In fantasy baseball, the goal is to assemble a team of MLB players that will accumulate more statistics than other teams in your group ("league"). See Wikiepdia for a comprehensive overview of fantasy baseball.
I play in a specific version of fantasy baseball where the contests between teams is a weekly matchup ("head to head"). The "score" of each matchup is determined by which team had the better statistics in each of a set number of categories. For example, there may be 5 categories related to batting:
- AVG (batting average)
- R (runs)
- RBI (runs batted in)
- HR (home runs)
- SB (stolen bases)
After a matchup is complete, the team totals are calculated. Whichever team has the highest accumulated statistic of a category wins that category. Let's say the following was the result of a matchup between team A and team B:
- AVG: team A = .300; team B = .245
- R: team A = 45; team B = 50
- RBI: team A = 50; team B = 55
- HR: team A = 25; team B = 20
- SB: team A = 10; team B = 5
Therefore, team A wins AVG, HR, and SB, while team B wins R, and RBI.
The goal of this project is to rank and value players by how well they contribute to the goal of winning a matchup. The approach I've taken is to gather historical data from my league over the past few years about how teams have won matchups and the stats needed to win.
Each matchup and category can be thought of as a win or a loss (1 or 0). This can be modeled with a logistic regression.

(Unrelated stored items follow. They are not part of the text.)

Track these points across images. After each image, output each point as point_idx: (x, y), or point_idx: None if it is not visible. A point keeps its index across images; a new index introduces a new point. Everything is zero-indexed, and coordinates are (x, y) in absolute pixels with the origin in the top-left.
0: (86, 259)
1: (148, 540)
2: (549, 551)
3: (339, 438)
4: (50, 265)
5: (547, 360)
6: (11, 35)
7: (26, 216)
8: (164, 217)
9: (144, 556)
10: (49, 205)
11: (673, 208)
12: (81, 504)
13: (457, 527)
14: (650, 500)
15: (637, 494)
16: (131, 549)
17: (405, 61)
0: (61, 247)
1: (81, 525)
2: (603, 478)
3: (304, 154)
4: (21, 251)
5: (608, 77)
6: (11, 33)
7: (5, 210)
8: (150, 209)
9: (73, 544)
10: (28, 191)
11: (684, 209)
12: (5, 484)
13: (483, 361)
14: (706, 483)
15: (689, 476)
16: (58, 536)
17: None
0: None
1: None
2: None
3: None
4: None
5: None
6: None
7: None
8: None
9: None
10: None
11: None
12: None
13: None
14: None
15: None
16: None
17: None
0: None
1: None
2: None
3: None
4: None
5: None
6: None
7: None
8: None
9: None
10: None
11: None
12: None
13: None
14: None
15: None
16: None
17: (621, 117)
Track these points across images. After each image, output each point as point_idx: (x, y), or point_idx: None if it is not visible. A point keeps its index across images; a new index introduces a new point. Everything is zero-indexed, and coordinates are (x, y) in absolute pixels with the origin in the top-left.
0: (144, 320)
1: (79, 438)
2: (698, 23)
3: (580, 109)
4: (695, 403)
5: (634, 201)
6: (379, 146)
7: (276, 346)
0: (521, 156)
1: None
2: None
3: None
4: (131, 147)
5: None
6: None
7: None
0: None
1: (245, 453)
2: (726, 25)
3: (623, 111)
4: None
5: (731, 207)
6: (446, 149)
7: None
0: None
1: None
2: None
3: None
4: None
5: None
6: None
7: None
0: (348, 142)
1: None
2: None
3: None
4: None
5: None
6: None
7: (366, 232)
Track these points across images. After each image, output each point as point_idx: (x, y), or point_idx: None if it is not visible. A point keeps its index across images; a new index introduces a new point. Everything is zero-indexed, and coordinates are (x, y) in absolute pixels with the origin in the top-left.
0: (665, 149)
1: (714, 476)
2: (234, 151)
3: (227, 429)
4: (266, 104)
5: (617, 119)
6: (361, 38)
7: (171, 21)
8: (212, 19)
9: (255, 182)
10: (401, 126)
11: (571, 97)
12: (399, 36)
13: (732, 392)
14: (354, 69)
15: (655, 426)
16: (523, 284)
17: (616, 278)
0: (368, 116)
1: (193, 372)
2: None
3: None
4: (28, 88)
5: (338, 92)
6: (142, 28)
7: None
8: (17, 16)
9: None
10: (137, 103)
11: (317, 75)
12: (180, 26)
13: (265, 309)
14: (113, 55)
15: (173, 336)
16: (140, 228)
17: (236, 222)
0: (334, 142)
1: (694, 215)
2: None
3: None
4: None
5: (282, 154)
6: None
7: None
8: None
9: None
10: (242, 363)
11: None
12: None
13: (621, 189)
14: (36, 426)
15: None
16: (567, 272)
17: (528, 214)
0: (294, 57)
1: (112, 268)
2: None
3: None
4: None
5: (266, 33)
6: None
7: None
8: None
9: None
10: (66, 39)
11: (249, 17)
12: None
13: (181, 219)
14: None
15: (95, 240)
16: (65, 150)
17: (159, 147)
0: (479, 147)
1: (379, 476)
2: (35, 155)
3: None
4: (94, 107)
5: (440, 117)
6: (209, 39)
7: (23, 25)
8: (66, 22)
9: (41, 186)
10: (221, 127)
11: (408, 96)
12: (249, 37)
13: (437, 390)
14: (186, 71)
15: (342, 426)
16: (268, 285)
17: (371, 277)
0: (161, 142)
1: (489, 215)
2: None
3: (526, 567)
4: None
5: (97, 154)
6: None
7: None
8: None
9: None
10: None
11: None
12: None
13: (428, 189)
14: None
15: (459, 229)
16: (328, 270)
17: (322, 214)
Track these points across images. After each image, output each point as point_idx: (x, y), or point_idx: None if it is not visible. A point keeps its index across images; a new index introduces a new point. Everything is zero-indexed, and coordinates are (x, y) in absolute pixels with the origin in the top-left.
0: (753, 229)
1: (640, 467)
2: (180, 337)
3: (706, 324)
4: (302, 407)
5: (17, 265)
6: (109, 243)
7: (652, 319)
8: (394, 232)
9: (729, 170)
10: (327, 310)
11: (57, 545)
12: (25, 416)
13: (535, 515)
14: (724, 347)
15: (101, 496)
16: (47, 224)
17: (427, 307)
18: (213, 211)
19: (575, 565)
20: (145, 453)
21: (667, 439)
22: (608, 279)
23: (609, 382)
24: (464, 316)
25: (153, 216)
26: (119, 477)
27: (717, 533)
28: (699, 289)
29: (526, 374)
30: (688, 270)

For each category, I fit a logistic regression, and determine what the base level is for each category so that a team would be expected to win 50% of their matchups. Then I perturb that base level by adding an additional unit and use the logistic regression to determine the new win probability. The new win probability minus the base win probability is the win probability added for an additional unit of that category.
For example, let's say that if a team has 40 runs, they have a 50% chance of winning runs that week. I then add an additional run so that the total is now 41 runs. If the win probability from the logistic regression is now 52%, then the additional run added 2% of win probability.
With this win probability added for each category, I apply these weights to each player's individual statistics to calculate how much win probability they individually added.
Each player is projected to produce a certain stats line. For example, a player might be projected to have a .285 AVG, 80 R, 85 RBI, 15 HR, and 10 SB. With the win probability added weights for each category, I sum up the player's expected total win probability.
Every player is ranked by their total win probability to come up with an ordered list of how valuable each player is. This helps assemble the best players for my team.
For this project, data from ESPN and Fangraphs are integrated. This is why there are so many scripts that scrape data.